Every line in the data below has to be repeated exactly; no picture belongs in the result.

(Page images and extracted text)
----------------

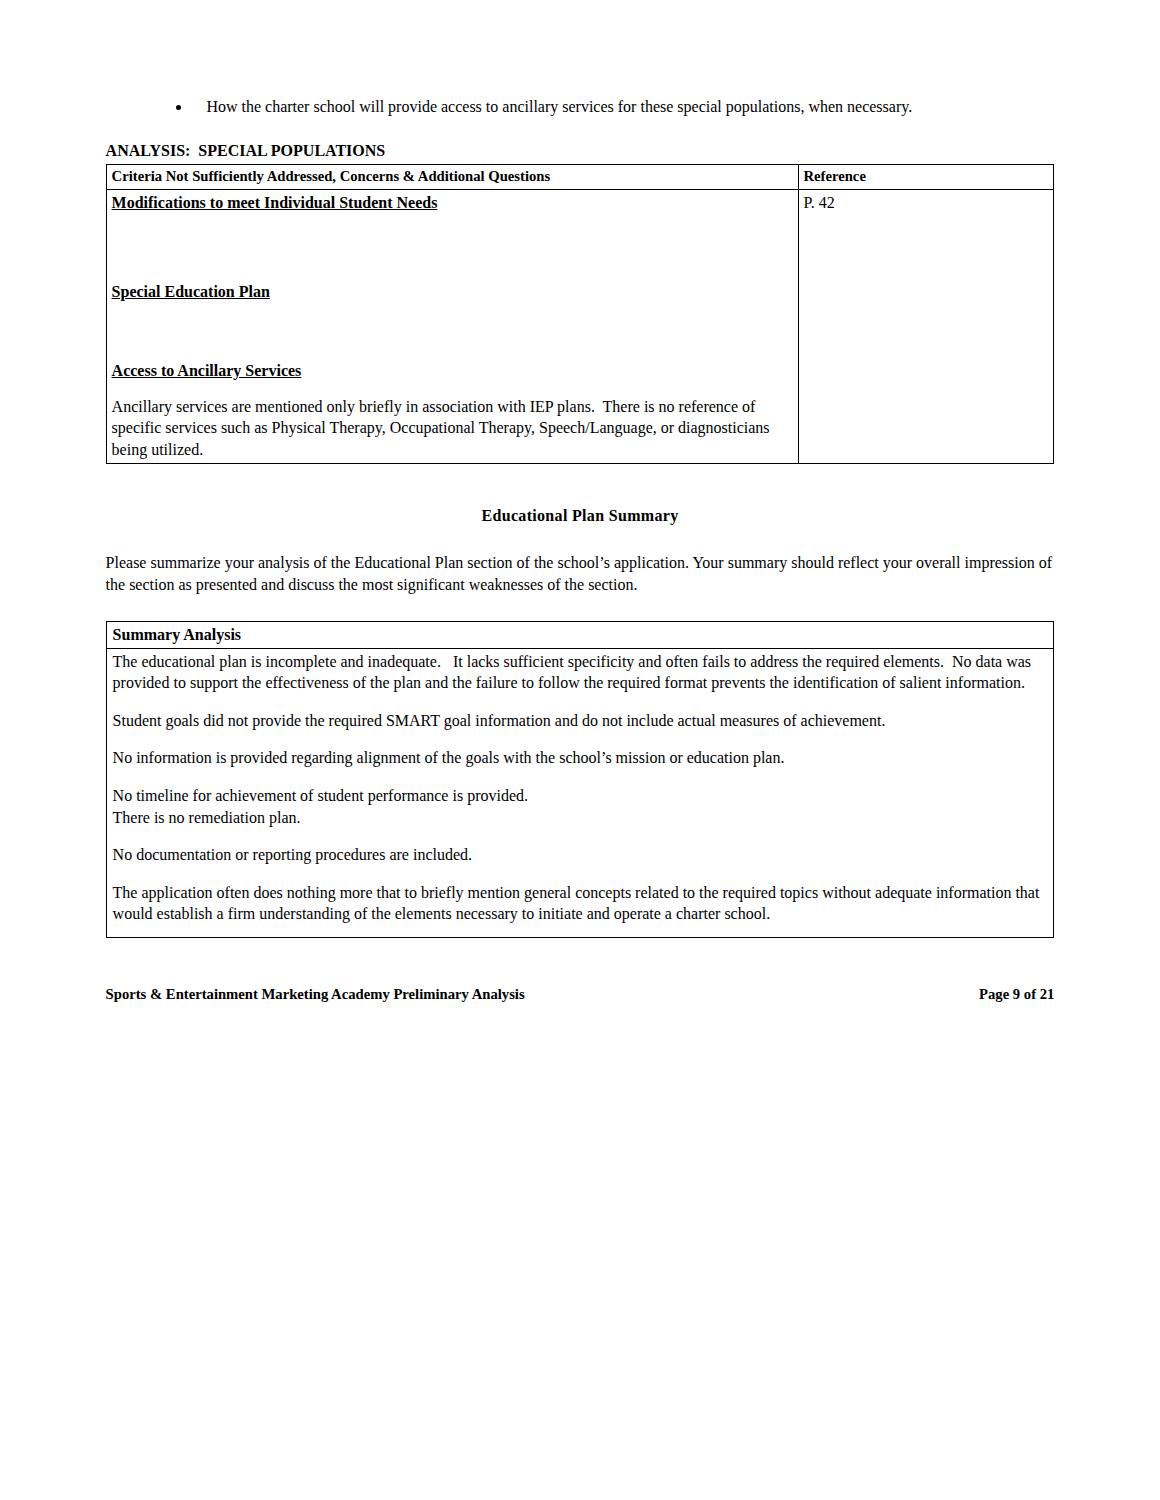How the charter school will provide access to ancillary services for these special populations, when necessary.
Analysis: Special Populations
| Criteria Not Sufficiently Addressed, Concerns & Additional Questions | Reference |
| --- | --- |
| Modifications to meet Individual Student Needs Special Education Plan Access to Ancillary Services Ancillary services are mentioned only briefly in association with IEP plans. There is no reference of specific services such as Physical Therapy, Occupational Therapy, Speech/Language, or diagnosticians being utilized. | P. 42 |
Educational Plan Summary
Please summarize your analysis of the Educational Plan section of the school’s application. Your summary should reflect your overall impression of the section as presented and discuss the most significant weaknesses of the section.
| Summary Analysis |
| --- |
| The educational plan is incomplete and inadequate. It lacks sufficient specificity and often fails to address the required elements. No data was provided to support the effectiveness of the plan and the failure to follow the required format prevents the identification of salient information. Student goals did not provide the required SMART goal information and do not include actual measures of achievement. No information is provided regarding alignment of the goals with the school’s mission or education plan. No timeline for achievement of student performance is provided. There is no remediation plan. No documentation or reporting procedures are included. The application often does nothing more that to briefly mention general concepts related to the required topics without adequate information that would establish a firm understanding of the elements necessary to initiate and operate a charter school. |
Sports & Entertainment Marketing Academy Preliminary Analysis Page 9 of 21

----------------

Expected output:
How the charter school will provide access to ancillary services for these special populations, when necessary.
Analysis: Special Populations
| Criteria Not Sufficiently Addressed, Concerns & Additional Questions | Reference |
| --- | --- |
| Modifications to meet Individual Student Needs Special Education Plan Access to Ancillary Services Ancillary services are mentioned only briefly in association with IEP plans. There is no reference of specific services such as Physical Therapy, Occupational Therapy, Speech/Language, or diagnosticians being utilized. | P. 42 |
Educational Plan Summary
Please summarize your analysis of the Educational Plan section of the school’s application. Your summary should reflect your overall impression of the section as presented and discuss the most significant weaknesses of the section.
| Summary Analysis |
| --- |
| The educational plan is incomplete and inadequate. It lacks sufficient specificity and often fails to address the required elements. No data was provided to support the effectiveness of the plan and the failure to follow the required format prevents the identification of salient information. Student goals did not provide the required SMART goal information and do not include actual measures of achievement. No information is provided regarding alignment of the goals with the school’s mission or education plan. No timeline for achievement of student performance is provided. There is no remediation plan. No documentation or reporting procedures are included. The application often does nothing more that to briefly mention general concepts related to the required topics without adequate information that would establish a firm understanding of the elements necessary to initiate and operate a charter school. |
Sports & Entertainment Marketing Academy Preliminary Analysis Page 9 of 21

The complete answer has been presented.